Teen Vogue: Part of your celebration of this book has been that it’s a “big bisexual novel”. Did you set out to make representation a part of your work or did that just happen?
Haley Jakobson: When it was time to put the whole book together, I knew that I wanted to write a really gay book and I wanted to have a bisexual main character. I really can't imagine writing a protagonist who wasn't queer or bisexual, like, ever. I don't think I have the capacity to write a straight character or would enjoy living in the head of a straight character for 300 pages.
TV: You wrote about friendship breakups, sexual assault, queerness, and trying to find your friends in college. This felt very much like a book for young people. Did you know you wanted to touch on these themes?
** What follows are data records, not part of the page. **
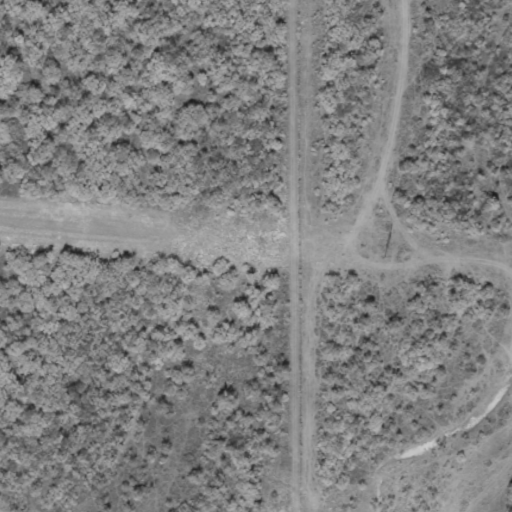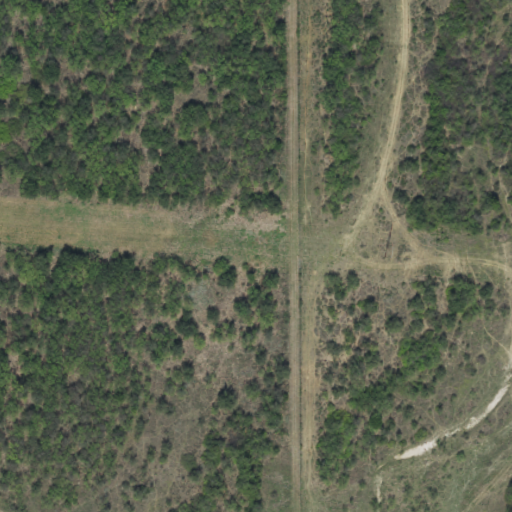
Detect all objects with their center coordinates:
power tower: (384, 252)
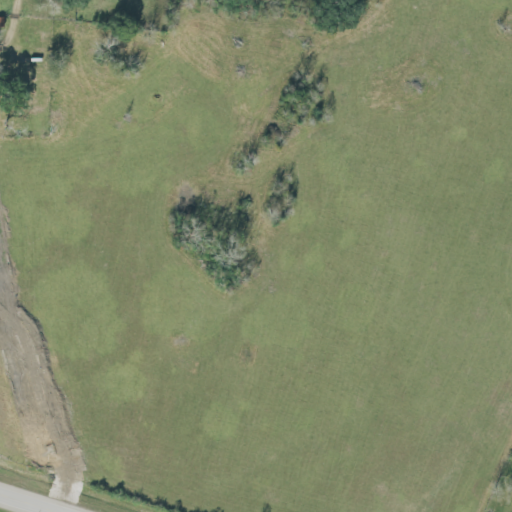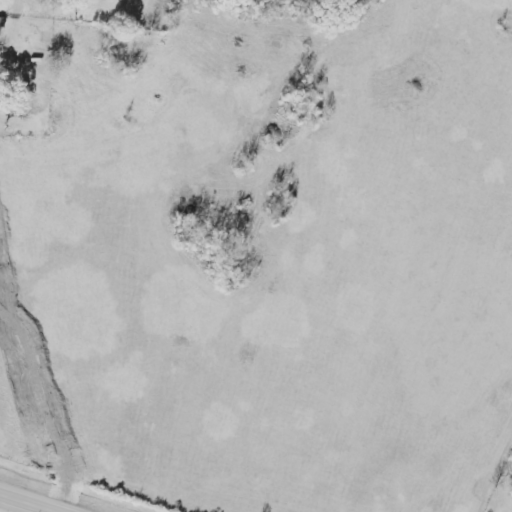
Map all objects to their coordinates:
road: (13, 23)
road: (28, 502)
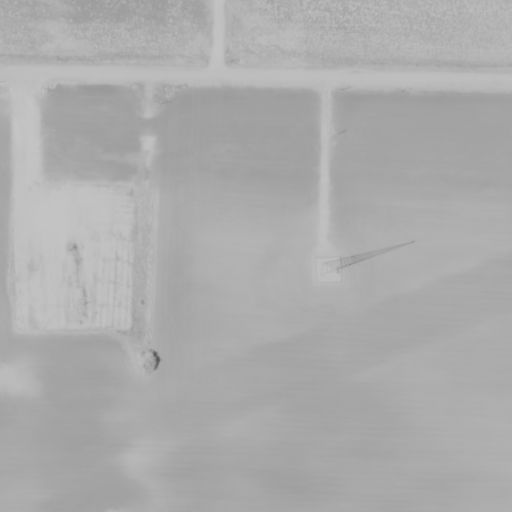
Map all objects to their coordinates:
road: (255, 76)
road: (22, 245)
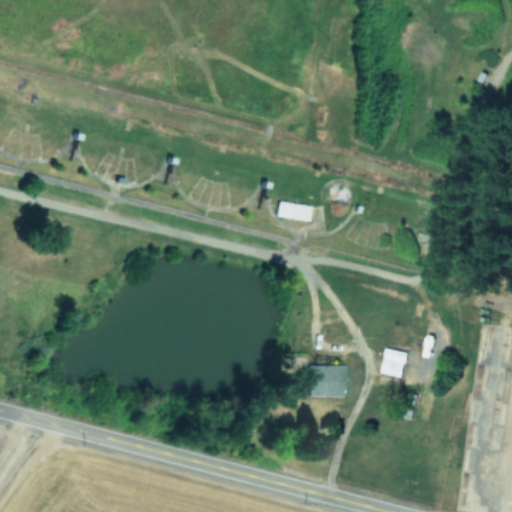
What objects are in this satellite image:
crop: (269, 209)
building: (291, 212)
road: (277, 257)
building: (392, 364)
building: (322, 382)
building: (408, 404)
road: (192, 462)
crop: (60, 496)
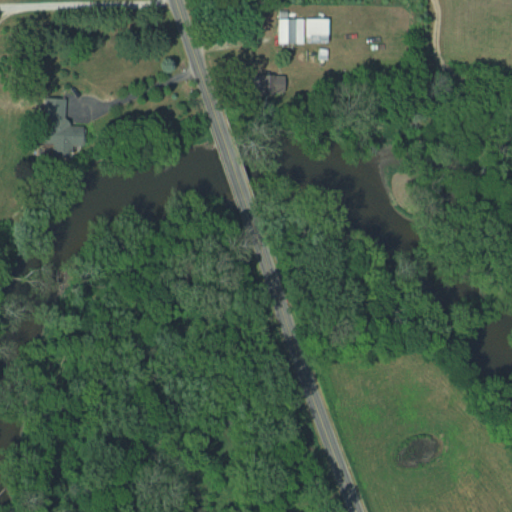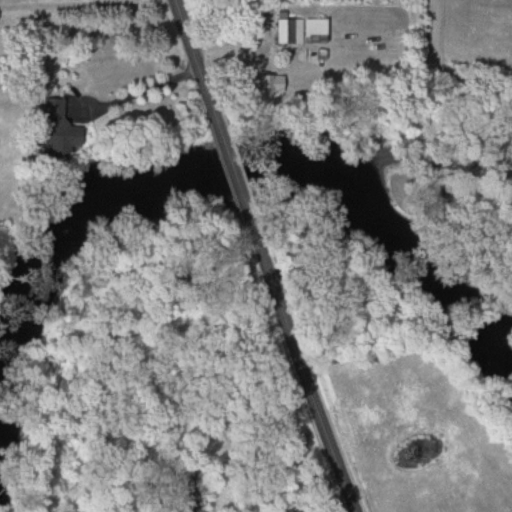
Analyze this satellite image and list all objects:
road: (76, 3)
road: (495, 5)
building: (299, 30)
road: (195, 62)
building: (264, 83)
building: (52, 129)
road: (232, 171)
river: (189, 174)
road: (302, 364)
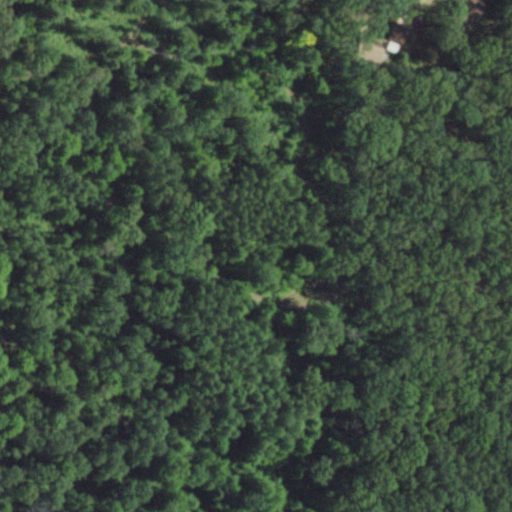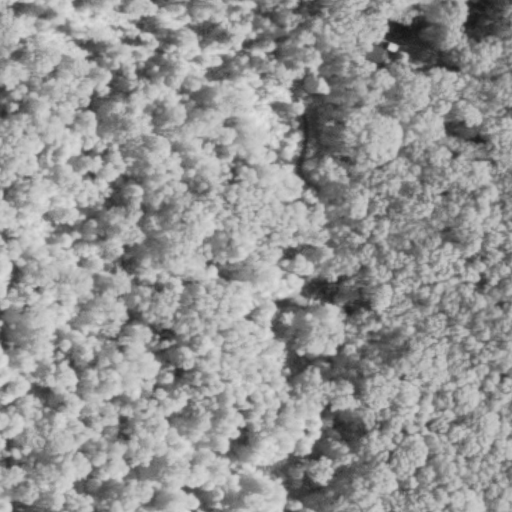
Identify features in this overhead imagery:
road: (406, 3)
building: (394, 31)
building: (365, 50)
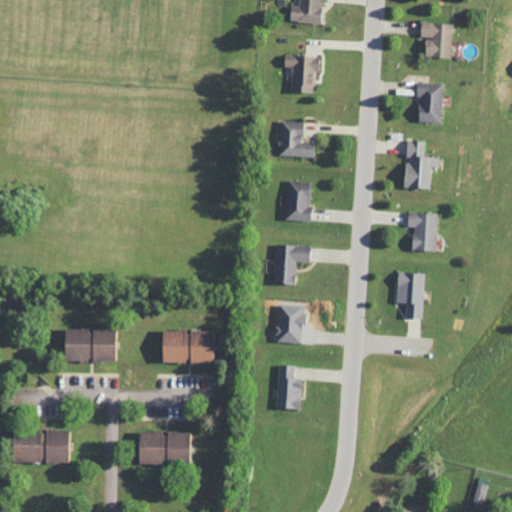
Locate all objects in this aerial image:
building: (305, 11)
building: (435, 39)
building: (301, 73)
building: (429, 102)
park: (128, 138)
building: (293, 141)
building: (417, 166)
building: (298, 201)
building: (422, 231)
road: (359, 257)
building: (288, 262)
building: (410, 293)
building: (85, 346)
building: (187, 347)
building: (287, 389)
road: (113, 395)
building: (40, 447)
building: (160, 448)
road: (111, 454)
building: (480, 494)
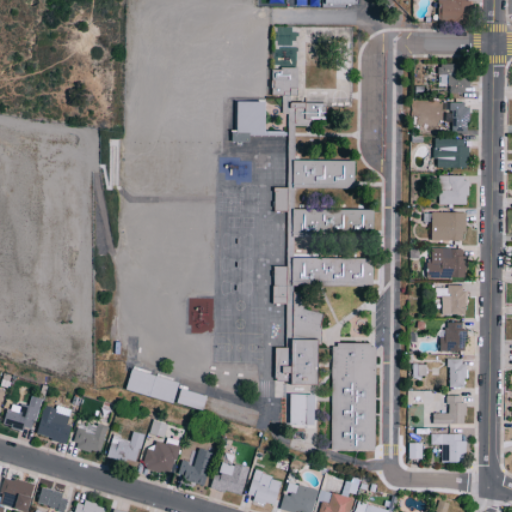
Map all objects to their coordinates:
building: (338, 2)
building: (338, 2)
building: (453, 10)
road: (339, 15)
building: (284, 35)
road: (451, 45)
building: (453, 77)
building: (295, 98)
road: (367, 102)
building: (435, 116)
building: (459, 116)
building: (249, 117)
building: (250, 120)
building: (451, 152)
building: (325, 173)
building: (452, 189)
building: (281, 199)
building: (334, 220)
building: (447, 226)
building: (309, 239)
road: (494, 243)
road: (389, 256)
building: (446, 263)
building: (333, 271)
building: (280, 284)
building: (451, 299)
building: (452, 337)
building: (299, 344)
building: (118, 353)
building: (419, 369)
building: (456, 372)
building: (152, 385)
building: (1, 393)
building: (353, 396)
building: (191, 399)
building: (351, 400)
building: (191, 401)
building: (302, 409)
building: (452, 412)
building: (22, 414)
building: (54, 423)
building: (158, 428)
building: (89, 436)
building: (449, 446)
building: (126, 447)
building: (415, 450)
building: (161, 456)
road: (372, 465)
building: (197, 466)
building: (230, 478)
road: (98, 481)
road: (437, 482)
building: (264, 488)
road: (502, 490)
building: (16, 493)
building: (298, 498)
road: (489, 499)
building: (52, 500)
building: (333, 502)
building: (87, 507)
building: (445, 507)
building: (1, 508)
building: (367, 508)
building: (114, 510)
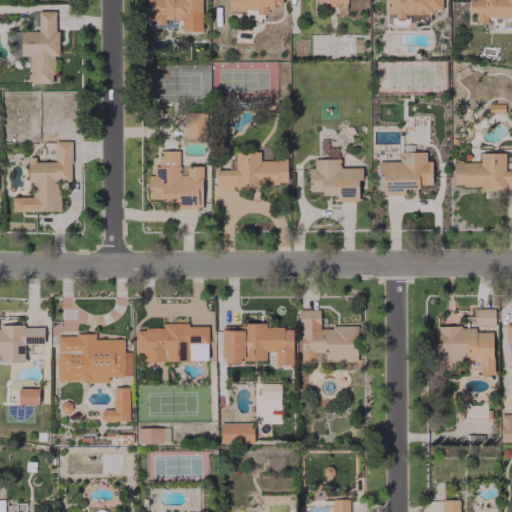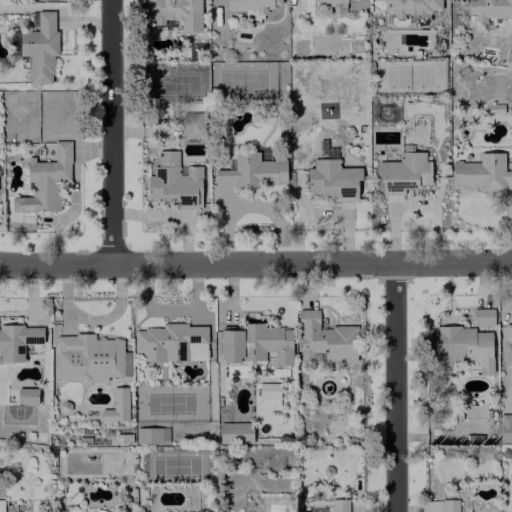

HJ: I think I knew the themes of Old Enough before I knew anything else. I knew that I wanted to write a book for survivors specifically in a post #MeToo world. I knew that I wanted to excavate girlhood and the nostalgia and pain of it. I knew that I wanted to write about friendship breakups because we just don't talk about them enough at all. And they're so pervasive. And they're just ripe with the most intense grief, this ambiguous grief that we often don't know how to name. So I, as a writer, will often write down all the themes that I want to explore before I even go into the story. And then I remember as I was writing Old Enough, perhaps halfway through, I went back to my themes list and I was like, Have I touched on all the themes that I want to touch on? Have I done them service?
TV: What’s your writing process like?
HJ: Mostly my days looked like doing what I could to center myself in my body earlier in the day. Do all the self nurturing that you can before sitting yourself down to get your work done. And then I would just sit and write for an hour, two hours at a time. I'm definitely a word count girlie, so I just pick how many words I got to write and I get them done. But I definitely am not a linear writer, so I very often let myself jump forwards in time or went back and wrote something that I hadn't filled in yet. I did outline the second half of my novel, but not the first. That part of my writing process did shift towards the end, which was interesting. But I think with your first novel, you're just throwing just shit at the wall and seeing what sticks.It's just this ambiguous nebulous thing until it's not. And so all I really asked of myself was to sit down every day and write. And that's how I got it done. It's a blur when I look back now.
TV: What are your hopes for the book?
HJ: I really wrote this book for survivors. I wrote this book for many people, but I think perhaps if we're talking about the parts of myself that I really wanted to write for, it was for survivors, and I am a survivor. And so I'm hopeful to have conversations in which I find out that people do feel really seen by this book and feel like there's a map to healing in some way, or that reading it in itself is healing.
"Old Enough" will be available on June 20.